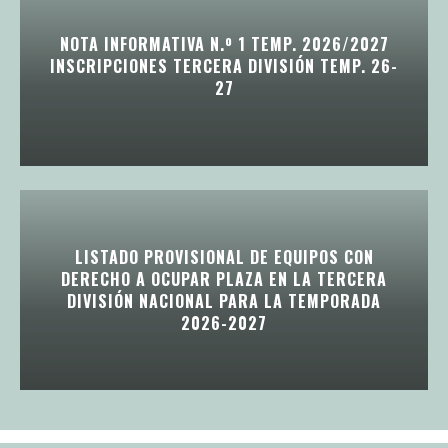
NOTA INFORMATIVA N.º 1 TEMP. 2026/2027
INSCRIPCIONES TERCERA DIVISIÓN TEMP. 26-
27
LISTADO PROVISIONAL DE EQUIPOS CON
DERECHO A OCUPAR PLAZA EN LA TERCERA
DIVISIÓN NACIONAL PARA LA TEMPORADA
2026-2027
* * *
*Try it*.
Looking at the entries above, count each line in which the word "TERCERA" occurs, then give the total and nothing further.

*Exercise output*.
2